What works
Quoting Justin Wolfers who I happen to follow on twitter, it’s generally not good practice to look at a single year’s worth of data, especially when it would be easy to get comparable data going back for years. Still, in this particular economic news climate, many of the people who are likely to see this graphic have some sense of the relevant contextual data in their heads already, thanks in part to the Occupy Wall Street movement but also to the often thankless work of social scientists and labor statisticians who have been working on issues like income distribution since long before OWS congealed.

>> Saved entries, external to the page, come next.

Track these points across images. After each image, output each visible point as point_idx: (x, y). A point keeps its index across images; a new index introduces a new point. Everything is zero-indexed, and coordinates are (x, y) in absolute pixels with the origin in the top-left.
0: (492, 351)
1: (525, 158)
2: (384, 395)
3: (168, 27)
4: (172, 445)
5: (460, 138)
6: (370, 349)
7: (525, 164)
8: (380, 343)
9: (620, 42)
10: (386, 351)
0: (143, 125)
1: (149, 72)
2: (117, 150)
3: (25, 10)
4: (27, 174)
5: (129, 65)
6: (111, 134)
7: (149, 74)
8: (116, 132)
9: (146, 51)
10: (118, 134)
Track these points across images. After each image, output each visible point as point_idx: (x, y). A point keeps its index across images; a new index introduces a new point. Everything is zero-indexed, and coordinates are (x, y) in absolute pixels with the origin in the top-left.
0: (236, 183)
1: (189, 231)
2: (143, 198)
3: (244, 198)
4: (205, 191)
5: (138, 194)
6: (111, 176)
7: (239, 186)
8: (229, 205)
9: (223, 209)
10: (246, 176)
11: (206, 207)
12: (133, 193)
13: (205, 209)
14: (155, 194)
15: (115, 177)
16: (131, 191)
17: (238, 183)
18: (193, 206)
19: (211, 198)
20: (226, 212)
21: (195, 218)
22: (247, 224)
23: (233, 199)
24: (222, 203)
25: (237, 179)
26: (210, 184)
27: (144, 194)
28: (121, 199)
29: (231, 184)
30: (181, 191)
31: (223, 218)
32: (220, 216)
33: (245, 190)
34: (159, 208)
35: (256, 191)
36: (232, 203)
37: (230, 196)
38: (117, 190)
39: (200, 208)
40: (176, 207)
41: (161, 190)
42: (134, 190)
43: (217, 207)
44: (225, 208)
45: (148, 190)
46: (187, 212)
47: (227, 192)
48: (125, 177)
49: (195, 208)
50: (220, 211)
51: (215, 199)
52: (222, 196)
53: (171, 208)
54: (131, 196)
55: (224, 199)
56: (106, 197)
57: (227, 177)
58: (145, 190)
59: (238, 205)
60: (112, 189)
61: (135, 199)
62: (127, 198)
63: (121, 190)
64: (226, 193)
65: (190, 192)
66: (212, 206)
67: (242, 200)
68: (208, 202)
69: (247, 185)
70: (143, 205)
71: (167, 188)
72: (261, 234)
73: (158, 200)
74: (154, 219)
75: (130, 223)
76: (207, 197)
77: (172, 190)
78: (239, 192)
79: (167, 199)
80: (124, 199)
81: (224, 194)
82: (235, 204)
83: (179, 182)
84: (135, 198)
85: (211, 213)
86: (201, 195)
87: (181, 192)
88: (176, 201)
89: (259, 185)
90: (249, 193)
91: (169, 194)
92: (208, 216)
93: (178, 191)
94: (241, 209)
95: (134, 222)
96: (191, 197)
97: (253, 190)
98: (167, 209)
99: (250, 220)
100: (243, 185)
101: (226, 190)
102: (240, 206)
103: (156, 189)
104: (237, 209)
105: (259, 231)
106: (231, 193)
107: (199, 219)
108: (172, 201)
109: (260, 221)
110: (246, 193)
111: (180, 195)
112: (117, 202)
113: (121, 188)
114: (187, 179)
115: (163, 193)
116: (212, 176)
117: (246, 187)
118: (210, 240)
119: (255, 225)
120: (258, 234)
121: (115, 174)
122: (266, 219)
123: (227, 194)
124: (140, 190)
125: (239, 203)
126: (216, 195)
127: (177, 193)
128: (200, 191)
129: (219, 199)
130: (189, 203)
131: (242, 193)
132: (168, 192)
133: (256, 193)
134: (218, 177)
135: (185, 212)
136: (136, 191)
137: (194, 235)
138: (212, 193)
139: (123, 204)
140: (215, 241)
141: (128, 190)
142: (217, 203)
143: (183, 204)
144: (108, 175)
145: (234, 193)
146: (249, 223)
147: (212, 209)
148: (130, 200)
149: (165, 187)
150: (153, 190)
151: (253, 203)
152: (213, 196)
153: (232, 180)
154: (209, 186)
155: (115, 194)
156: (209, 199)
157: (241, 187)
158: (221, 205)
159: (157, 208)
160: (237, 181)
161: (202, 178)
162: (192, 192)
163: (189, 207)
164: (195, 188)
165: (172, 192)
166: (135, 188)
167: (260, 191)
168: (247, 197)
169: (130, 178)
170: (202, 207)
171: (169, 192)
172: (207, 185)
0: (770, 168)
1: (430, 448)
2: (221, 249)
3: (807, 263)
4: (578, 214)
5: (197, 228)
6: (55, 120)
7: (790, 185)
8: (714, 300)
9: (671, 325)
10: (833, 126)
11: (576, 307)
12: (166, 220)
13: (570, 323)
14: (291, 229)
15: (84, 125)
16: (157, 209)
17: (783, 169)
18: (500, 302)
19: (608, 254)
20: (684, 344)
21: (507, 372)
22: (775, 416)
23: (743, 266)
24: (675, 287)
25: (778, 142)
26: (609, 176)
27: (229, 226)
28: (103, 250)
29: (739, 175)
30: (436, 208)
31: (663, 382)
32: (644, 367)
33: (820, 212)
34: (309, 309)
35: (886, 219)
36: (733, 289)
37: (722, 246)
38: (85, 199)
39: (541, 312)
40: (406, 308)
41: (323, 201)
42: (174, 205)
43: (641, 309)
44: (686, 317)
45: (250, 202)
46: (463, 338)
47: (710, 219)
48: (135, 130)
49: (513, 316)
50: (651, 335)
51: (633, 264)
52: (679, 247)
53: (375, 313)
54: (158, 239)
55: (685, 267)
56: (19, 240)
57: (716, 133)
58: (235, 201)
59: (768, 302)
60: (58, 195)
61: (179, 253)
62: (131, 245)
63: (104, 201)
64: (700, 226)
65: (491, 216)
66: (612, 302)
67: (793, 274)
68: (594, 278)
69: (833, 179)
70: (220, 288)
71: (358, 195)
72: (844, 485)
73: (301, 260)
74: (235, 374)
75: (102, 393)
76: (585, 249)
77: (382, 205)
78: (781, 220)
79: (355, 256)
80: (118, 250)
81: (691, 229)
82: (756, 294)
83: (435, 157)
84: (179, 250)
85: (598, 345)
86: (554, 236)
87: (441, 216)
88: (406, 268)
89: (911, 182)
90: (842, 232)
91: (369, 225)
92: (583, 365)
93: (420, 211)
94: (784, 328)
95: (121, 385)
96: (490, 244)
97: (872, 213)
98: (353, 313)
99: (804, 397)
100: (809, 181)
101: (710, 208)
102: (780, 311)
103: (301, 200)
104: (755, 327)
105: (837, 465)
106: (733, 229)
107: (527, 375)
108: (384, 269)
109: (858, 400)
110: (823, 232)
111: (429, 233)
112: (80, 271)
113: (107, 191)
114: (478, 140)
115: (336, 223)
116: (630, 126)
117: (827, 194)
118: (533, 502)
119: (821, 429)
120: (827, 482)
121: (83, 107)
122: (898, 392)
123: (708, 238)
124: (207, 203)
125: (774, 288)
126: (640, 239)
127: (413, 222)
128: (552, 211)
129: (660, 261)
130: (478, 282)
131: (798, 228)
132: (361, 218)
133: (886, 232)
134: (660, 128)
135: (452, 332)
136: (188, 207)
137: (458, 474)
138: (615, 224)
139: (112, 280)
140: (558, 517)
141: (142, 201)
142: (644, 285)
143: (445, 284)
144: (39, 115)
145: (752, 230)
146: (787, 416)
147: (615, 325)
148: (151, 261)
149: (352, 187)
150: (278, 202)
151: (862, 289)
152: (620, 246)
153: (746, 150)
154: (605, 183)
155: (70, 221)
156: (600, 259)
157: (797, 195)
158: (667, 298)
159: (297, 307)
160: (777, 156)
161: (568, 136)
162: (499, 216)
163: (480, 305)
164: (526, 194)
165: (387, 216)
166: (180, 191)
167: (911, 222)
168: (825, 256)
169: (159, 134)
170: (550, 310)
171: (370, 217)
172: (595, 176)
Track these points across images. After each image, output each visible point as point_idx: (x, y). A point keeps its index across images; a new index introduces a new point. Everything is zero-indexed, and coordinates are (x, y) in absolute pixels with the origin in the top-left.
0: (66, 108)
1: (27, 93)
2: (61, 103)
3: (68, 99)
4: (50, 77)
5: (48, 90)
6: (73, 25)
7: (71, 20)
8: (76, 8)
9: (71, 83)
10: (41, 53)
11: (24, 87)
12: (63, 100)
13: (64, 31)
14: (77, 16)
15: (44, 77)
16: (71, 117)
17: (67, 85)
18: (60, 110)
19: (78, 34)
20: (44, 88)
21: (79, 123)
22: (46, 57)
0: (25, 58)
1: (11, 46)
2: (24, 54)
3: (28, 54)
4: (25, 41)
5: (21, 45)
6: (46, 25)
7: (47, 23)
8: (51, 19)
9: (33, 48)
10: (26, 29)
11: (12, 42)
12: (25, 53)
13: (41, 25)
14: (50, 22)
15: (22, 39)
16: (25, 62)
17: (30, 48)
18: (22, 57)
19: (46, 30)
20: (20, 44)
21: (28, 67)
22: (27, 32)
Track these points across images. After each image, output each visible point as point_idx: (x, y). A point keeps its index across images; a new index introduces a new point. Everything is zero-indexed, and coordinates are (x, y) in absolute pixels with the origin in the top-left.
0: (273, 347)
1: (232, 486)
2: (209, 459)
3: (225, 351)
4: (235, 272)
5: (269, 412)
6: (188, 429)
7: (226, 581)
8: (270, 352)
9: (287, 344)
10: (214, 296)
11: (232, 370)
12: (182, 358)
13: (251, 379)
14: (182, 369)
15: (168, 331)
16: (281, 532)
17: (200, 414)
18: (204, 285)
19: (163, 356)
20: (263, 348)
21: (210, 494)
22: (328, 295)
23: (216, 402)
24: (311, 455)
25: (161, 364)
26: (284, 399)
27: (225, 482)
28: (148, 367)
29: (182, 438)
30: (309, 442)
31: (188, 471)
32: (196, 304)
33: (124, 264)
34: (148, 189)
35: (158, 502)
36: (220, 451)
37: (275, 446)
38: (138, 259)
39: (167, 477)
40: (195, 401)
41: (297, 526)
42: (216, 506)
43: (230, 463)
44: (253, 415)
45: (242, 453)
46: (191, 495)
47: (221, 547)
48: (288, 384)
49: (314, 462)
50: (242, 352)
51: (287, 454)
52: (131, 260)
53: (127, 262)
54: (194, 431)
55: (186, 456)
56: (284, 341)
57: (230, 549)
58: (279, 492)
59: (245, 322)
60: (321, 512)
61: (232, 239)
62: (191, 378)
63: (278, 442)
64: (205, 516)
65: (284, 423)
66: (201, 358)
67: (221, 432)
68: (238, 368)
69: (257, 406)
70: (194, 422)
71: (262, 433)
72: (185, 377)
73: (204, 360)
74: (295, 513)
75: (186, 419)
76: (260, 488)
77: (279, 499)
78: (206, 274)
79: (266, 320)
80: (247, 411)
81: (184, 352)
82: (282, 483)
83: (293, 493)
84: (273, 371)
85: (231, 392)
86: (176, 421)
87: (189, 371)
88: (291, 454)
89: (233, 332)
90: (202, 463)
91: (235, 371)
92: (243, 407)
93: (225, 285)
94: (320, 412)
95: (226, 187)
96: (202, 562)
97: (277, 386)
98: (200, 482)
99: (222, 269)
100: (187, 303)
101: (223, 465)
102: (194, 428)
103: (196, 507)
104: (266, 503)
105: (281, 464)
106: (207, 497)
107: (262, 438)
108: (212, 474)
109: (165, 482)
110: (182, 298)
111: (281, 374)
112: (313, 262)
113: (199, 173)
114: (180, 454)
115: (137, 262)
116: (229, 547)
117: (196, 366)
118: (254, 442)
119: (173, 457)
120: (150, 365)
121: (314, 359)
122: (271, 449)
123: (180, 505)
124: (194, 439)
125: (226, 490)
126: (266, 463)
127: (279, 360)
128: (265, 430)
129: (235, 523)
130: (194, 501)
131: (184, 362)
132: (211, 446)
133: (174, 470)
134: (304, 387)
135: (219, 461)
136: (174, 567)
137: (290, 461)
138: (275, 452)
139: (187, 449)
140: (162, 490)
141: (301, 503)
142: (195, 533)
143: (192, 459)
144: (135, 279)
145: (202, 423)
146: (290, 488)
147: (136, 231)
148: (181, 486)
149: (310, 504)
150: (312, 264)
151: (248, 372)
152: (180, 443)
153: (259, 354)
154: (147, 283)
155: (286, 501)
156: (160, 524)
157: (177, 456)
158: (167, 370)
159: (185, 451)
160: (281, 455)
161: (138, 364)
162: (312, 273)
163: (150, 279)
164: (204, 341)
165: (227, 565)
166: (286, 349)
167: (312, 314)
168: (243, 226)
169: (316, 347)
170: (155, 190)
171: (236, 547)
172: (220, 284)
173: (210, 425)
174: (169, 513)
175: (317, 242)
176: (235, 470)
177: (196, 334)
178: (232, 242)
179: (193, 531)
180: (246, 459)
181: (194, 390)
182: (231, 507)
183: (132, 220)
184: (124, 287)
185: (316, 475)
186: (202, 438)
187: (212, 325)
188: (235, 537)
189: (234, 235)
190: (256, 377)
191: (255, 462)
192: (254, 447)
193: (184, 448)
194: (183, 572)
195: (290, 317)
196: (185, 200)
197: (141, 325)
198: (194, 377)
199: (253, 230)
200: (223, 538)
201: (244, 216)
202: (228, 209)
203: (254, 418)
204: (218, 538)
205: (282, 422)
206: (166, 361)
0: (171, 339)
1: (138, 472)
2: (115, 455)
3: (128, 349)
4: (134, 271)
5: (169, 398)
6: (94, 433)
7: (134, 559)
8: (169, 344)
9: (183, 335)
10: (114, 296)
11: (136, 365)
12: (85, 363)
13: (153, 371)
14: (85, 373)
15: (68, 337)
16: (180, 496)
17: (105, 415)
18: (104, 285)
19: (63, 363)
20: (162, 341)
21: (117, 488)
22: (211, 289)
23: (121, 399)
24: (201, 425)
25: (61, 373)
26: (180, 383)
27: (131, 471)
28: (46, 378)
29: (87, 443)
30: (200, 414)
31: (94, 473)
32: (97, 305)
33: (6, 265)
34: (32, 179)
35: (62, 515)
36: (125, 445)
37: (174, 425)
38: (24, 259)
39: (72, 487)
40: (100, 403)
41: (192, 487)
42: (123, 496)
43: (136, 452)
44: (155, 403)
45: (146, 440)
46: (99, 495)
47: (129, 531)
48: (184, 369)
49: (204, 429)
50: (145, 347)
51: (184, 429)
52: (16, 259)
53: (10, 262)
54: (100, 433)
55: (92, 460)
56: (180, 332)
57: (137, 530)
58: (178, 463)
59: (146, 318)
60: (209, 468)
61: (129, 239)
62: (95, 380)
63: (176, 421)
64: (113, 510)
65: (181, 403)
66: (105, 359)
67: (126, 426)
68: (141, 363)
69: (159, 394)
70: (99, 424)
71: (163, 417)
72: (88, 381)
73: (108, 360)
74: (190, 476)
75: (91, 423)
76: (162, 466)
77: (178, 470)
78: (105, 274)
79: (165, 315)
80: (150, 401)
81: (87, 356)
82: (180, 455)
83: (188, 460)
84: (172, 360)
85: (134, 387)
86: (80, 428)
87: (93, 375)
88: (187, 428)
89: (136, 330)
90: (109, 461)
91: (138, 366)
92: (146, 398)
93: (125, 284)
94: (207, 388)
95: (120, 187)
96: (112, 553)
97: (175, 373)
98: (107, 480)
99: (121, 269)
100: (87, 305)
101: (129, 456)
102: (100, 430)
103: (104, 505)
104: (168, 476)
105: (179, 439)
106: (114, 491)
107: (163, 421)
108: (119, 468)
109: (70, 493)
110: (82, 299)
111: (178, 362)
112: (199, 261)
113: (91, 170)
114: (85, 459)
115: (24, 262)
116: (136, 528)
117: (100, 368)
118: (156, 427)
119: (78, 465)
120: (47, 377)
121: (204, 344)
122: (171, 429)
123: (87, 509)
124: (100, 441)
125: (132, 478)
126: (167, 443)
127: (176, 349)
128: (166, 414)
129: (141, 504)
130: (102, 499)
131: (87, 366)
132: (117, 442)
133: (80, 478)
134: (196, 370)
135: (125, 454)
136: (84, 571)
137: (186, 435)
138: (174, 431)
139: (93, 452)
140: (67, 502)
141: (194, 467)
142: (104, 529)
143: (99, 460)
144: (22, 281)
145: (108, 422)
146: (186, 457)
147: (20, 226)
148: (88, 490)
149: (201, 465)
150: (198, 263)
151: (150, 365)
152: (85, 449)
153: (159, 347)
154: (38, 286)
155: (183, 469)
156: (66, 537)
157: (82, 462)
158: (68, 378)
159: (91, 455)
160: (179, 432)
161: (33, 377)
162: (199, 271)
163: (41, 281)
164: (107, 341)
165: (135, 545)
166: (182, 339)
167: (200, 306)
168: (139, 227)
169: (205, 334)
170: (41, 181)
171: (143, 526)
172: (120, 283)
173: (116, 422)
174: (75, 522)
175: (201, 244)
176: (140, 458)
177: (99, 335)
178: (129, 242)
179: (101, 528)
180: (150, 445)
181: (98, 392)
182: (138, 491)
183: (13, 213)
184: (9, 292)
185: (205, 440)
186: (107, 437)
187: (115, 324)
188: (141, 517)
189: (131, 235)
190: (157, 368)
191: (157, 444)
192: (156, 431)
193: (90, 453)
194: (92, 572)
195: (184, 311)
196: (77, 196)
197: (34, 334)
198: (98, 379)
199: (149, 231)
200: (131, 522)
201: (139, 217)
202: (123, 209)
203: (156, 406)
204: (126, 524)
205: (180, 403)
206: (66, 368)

That’s a long-winded preamble to summarize two fairy simple achievements in this graphic:
- This graphic demonstrates that it is possible to make it appear as though there was income growth for everyone in 2010 – even that bottom 99% saw an INCREASE in income, albeit a tiny one – despite the fact that the economy was rather slack in 2010.*
- The graphic amply demonstrates that the post-2008 world is quite similar to the pre-2008 world in the sense that income distribution is dramatically skewed. The rich do get richer.
One thing that the article draws readers’ attention to is that the study, which looked at tax returns, and the graphic are about income. Thus, we are not talking about the distribution of wealth (ie the accumulated capital that results from single year uneven distributions of income and a lack of attendant unequal distributions of spending). The rich folks in 2010 got most of this income from labor, not from returns to investments.
What needs work
*One thing I fear is that this graphic obscures an important truth by comparing only the top 1% to the bottom 99%: many people had declining income in 2010. This graphic makes it seem like everyone got *something* but really, the folks at the bottom of this distribution got no increase or a decrease, for the most part. From a statistical leverage point of view, the 99% is just too big of a group to be all that revealing. The spotlight is on the 1% in both this graphic and the current political economic discourse in a way that curiously contributes to the inaccurate notion that America is a classless society. One of the things that makes the 1% vs. the 99% a clever rhetorical frame in America is that we all thought we were in the middle class before OWS and we can now continue to think of ourselves as one giant middle class with this troublesome small pimple of a distribution problem to sort through represented by a mere 1%. The whole 99% sounds so comfortably inclusive and that pesky 1% must, in the end, be a manageable problem because it sounds kind of small-ish. It’s only 1%.
Of course, the rhetorical move of splitting the American population into the 1% and the 99% sets up for all these fantastic (as in remarkable, not as in laudable) statements, like the one made by the graphic, that go something like: “The top 1% of the population got 93% of the income in 2011 while the bottom 99% only got 7%.” Being able to make comparisons like that is a more straightforward, empirically sound reason for the 99% vs. the 1% framing than one that seems to make an effort to avoid noting that America has a lower class.
Relative frame: US vs the world
If you are not in the 1% – and most of you are not – I imagine you might be feeling righteously indignant right now. But think of it this way. All of you have computers and internet connections, most of you are American or English according to the google analytics for this blog, and are therefore in the global 1%. It’s a golden rule problem not in the sense that you should do unto your less fortunate global neighbors what you would have your more fortunate doctors/bankers/lawyers/businesspeople do unto you – though I suppose that might apply, too – but more along the lines of, ‘those who have the gold, rule’. Revisit C. Wright Mills The Power Elite, skim a bit of Marx, and maybe look at something a little more recent like Tim Mitchell’s Rule of Experts and this graphic and the entire OWS narrative is analytically similar to a snapshot of a sports event: different in its particulars but so predictable it’s almost trite. It would be trite if there weren’t so much at stake.
References
Rattner, Stephen. (25 March 2012) The Rich Get Even Richer. In the New York Times, The Opinion Pages.
Note: The author, Mr. Rattner, is himself a member of the 1%. Sometimes when I see graphics like this, I wonder if people who know that they are in the 1% are secretly congratulating themselves for having done so well compared to the rest of us.